* INSTRUCTION *
Stop after the line holding "concreteSubject.noti". Repeat exactly every line before it in the records below, that line too, and leave out the pictures.

Pictures paired with source code
++++++++++
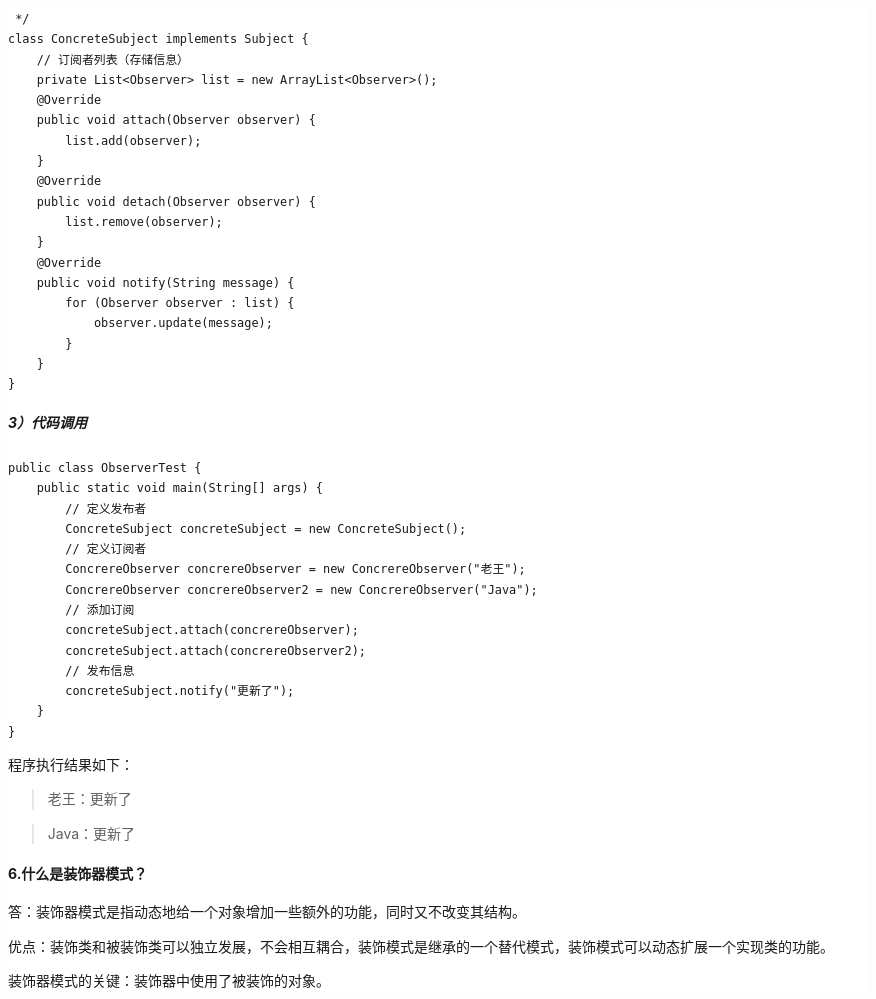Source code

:      */
    class ConcreteSubject implements Subject {
        // 订阅者列表（存储信息）
        private List<Observer> list = new ArrayList<Observer>();
        @Override
        public void attach(Observer observer) {
            list.add(observer);
        }
        @Override
        public void detach(Observer observer) {
            list.remove(observer);
        }
        @Override
        public void notify(String message) {
            for (Observer observer : list) {
                observer.update(message);
            }
        }
    }
    

##### 3）代码调用

    
    
    public class ObserverTest {
        public static void main(String[] args) {
            // 定义发布者
            ConcreteSubject concreteSubject = new ConcreteSubject();
            // 定义订阅者
            ConcrereObserver concrereObserver = new ConcrereObserver("老王");
            ConcrereObserver concrereObserver2 = new ConcrereObserver("Java");
            // 添加订阅
            concreteSubject.attach(concrereObserver);
            concreteSubject.attach(concrereObserver2);
            // 发布信息
            concreteSubject.notify("更新了");
        }
    }
    

程序执行结果如下：

> 老王：更新了

>

> Java：更新了

#### 6.什么是装饰器模式？

答：装饰器模式是指动态地给一个对象增加一些额外的功能，同时又不改变其结构。

优点：装饰类和被装饰类可以独立发展，不会相互耦合，装饰模式是继承的一个替代模式，装饰模式可以动态扩展一个实现类的功能。

装饰器模式的关键：装饰器中使用了被装饰的对象。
++++++++++
* RESPONSE TO THE TASK *
Source code

:      */
    class ConcreteSubject implements Subject {
        // 订阅者列表（存储信息）
        private List<Observer> list = new ArrayList<Observer>();
        @Override
        public void attach(Observer observer) {
            list.add(observer);
        }
        @Override
        public void detach(Observer observer) {
            list.remove(observer);
        }
        @Override
        public void notify(String message) {
            for (Observer observer : list) {
                observer.update(message);
            }
        }
    }
    

##### 3）代码调用

    
    
    public class ObserverTest {
        public static void main(String[] args) {
            // 定义发布者
            ConcreteSubject concreteSubject = new ConcreteSubject();
            // 定义订阅者
            ConcrereObserver concrereObserver = new ConcrereObserver("老王");
            ConcrereObserver concrereObserver2 = new ConcrereObserver("Java");
            // 添加订阅
            concreteSubject.attach(concrereObserver);
            concreteSubject.attach(concrereObserver2);
            // 发布信息
            concreteSubject.notify("更新了");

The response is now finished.